All of the above laboratory testing will be completed in the 70 days prior to
randomization.

PARTICIPANT EXCLUSION CRITERIA:

1. Known bleeding diathesis (for example a diagnosis of hemophilia or Von Willebrand
disease)

2. Active drug use or alcohol abuse/dependence, which in the opinion of the
investigators will interfere with the patient's ability to participate in the study

3. Serious illness requiring systemic treatment and/or hospitalization within 30 days of
screening into the study

4. Evidence of active opportunistic infections or neoplasms (excluding cutaneous basal
cell carcinoma and squamous cell carcinoma) in the 6 months prior to randomization

5. History of inflammatory bowel disease (Crohn's Disease, ulcerative colitis)

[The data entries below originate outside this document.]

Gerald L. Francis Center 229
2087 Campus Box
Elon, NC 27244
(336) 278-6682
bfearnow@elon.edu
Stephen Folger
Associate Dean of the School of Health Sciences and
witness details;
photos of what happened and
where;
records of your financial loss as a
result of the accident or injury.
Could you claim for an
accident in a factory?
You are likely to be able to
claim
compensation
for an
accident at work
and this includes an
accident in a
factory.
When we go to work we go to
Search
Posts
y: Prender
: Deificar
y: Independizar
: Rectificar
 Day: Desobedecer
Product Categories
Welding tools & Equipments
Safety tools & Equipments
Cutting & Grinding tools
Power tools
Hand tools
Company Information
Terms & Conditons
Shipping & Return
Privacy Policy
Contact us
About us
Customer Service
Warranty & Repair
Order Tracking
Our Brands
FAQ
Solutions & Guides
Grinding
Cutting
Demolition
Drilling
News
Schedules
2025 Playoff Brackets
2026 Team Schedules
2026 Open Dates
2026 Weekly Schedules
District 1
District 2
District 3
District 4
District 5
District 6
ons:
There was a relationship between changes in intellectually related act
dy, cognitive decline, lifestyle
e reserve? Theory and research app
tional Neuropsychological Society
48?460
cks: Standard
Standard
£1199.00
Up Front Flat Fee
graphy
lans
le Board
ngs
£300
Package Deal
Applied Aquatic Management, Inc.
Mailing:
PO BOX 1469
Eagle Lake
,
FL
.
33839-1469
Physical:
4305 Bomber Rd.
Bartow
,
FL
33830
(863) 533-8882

6. Positive urine pregnancy test at screening

7. Breastfeeding

8. Current imprisonment

9. Concurrent immunomodulatory agents, including systemic corticosteroids in the 12
weeks prior to randomization. Topical, nasal or inhaled corticosteroid use is allowed

10. Concomitant use of probiotics except yogurt

11. Chronic antibiotic use such as tetracyclines for acne

12. Vaccinations within 6 weeks of randomization

13. Concomitant use of warfarin, clopidogrel, or heparin

14. Child-Pugh Class C disease

15. A prior history of Clostridium difficile colitis

16. Any condition that precludes the safe administration of conscious sedation for
endoscopy (such as decompensated lung or heart disease) will not be able to
participate in the colonoscopy aspect of the protocol.